Pac-12 schools located in California and Oregon have been limited by local health restrictions, some of which prohibit gatherings of larger than 12 persons. Because of the fires on the West Coast, some teams haven't been unable to practice due to air quality conditions. The Colorado Buffaloes were thought to be ready to roll football-wise until Thursday. That's when the city of Boulder, Colorado, banned all public gatherings of persons aged 18-22 -- including for athletic activities -- until at least Oct. 8. There have been at least 1,400 suspected COVID-19 cases on campus since Aug. 24. 

Athletic directors at USC and UCLA spoke with Los Angeles County health officials last week and were led to believe county restrictions could be eased if the Pac-12 approves a return to play, the San Jose Mercury News reported. California Gov. Gavin Newsom last week lifted state restrictions that kept schools from conducting fully padded practices. Oregon Gov. Kate Brown had previously lifted restrictions that impacted Oregon and Oregon State. Those moves now allows schools to work directly with local health officials.

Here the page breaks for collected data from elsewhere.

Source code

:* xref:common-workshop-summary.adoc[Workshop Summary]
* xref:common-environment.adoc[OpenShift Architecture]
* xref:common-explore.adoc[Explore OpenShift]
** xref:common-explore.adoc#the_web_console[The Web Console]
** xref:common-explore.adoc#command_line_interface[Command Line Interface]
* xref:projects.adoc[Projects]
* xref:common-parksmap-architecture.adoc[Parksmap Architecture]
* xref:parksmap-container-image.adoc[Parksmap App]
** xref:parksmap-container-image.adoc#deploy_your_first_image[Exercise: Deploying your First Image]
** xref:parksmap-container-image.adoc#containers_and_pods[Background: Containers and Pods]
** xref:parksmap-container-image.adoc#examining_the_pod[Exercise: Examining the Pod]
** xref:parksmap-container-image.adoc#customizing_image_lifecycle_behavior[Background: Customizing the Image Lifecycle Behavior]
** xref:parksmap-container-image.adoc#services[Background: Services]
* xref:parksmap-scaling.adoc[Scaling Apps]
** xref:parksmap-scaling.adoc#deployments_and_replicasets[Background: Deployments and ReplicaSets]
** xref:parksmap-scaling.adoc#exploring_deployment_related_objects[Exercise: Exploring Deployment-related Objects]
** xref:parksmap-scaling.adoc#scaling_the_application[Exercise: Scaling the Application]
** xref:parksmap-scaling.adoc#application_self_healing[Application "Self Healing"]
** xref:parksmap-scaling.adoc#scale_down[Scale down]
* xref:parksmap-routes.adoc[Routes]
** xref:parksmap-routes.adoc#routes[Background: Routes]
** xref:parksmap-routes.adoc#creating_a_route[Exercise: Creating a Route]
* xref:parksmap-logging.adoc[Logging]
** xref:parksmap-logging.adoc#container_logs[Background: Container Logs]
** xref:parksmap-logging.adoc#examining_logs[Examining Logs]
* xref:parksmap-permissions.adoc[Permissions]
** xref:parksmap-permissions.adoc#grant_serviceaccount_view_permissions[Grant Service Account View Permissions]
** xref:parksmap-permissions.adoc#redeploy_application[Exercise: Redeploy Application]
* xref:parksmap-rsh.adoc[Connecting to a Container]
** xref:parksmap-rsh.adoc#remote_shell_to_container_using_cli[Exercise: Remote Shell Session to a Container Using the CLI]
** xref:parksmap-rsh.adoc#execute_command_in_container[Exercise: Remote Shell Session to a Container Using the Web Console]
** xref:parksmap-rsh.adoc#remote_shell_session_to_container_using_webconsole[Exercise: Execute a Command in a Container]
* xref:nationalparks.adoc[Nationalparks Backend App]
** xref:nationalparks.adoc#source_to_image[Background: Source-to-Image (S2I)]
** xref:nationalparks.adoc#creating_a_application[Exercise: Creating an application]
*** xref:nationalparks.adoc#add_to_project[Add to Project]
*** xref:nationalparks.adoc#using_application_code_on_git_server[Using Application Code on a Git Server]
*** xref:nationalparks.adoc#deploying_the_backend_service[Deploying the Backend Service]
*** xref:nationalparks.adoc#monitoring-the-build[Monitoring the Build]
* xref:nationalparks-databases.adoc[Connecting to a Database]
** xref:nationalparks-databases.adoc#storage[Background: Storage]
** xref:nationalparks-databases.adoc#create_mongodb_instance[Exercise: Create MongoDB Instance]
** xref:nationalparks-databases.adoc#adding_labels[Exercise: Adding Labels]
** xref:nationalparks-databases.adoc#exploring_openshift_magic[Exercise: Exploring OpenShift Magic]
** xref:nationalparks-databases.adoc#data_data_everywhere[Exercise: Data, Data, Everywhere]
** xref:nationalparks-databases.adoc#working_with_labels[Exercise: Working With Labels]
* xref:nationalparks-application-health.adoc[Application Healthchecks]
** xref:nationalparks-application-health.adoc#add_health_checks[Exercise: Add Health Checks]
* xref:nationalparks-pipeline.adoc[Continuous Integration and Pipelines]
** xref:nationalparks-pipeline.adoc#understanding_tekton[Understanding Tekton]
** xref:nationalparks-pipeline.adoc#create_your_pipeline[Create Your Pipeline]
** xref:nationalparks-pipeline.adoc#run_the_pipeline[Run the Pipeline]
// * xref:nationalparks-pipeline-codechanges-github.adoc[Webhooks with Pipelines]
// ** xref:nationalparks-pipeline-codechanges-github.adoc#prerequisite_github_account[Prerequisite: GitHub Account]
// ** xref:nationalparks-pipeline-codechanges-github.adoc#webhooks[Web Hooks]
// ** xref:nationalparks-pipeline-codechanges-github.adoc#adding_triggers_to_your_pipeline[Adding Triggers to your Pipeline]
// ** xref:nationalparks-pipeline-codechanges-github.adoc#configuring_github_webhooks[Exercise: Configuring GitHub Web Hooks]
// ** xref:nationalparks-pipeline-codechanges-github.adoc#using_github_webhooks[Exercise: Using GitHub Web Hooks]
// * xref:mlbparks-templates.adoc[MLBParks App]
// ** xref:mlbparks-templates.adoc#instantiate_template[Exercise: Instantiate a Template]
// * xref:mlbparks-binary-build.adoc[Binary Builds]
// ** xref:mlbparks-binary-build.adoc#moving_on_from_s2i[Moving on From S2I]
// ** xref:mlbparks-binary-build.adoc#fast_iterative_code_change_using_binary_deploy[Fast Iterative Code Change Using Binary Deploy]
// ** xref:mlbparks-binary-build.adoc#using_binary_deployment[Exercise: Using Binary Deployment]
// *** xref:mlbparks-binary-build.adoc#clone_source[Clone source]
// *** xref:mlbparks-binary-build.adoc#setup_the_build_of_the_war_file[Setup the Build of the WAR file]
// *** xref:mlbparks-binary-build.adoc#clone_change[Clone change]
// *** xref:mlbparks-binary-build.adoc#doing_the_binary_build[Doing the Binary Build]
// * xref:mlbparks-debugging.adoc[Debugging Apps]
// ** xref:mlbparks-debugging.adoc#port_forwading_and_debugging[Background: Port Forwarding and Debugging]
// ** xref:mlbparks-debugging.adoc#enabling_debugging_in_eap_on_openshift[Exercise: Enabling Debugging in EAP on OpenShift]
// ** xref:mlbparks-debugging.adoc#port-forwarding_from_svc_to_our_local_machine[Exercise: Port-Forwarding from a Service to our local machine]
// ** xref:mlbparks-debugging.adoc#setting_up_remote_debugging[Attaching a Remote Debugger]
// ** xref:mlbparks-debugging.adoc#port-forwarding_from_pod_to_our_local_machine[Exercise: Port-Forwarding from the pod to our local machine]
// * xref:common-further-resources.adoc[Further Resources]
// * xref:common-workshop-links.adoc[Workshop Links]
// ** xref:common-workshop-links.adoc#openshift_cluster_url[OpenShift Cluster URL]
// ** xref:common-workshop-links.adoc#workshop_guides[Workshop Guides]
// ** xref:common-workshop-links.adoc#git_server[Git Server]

Pac-12 teams will presumably be eligible for the College Football Playoff if their season is completed by Dec. 19 as scheduled. The CFP Selection Committee is set to release its final rankings on Dec. 20. However, it's unclear how the committee would weight a team that only played seven games from the Pac-12 against a team from the ACC, Big 12 or SEC that plays around 10 games this season.

"There is a conversation to be had [about eligibility], and it's probably not going to be had right away. We're all going to have to see how many games we get in," Big 12 commissioner Bob Bowlsby, a member of the CFP Management Committee, told CBS Sports.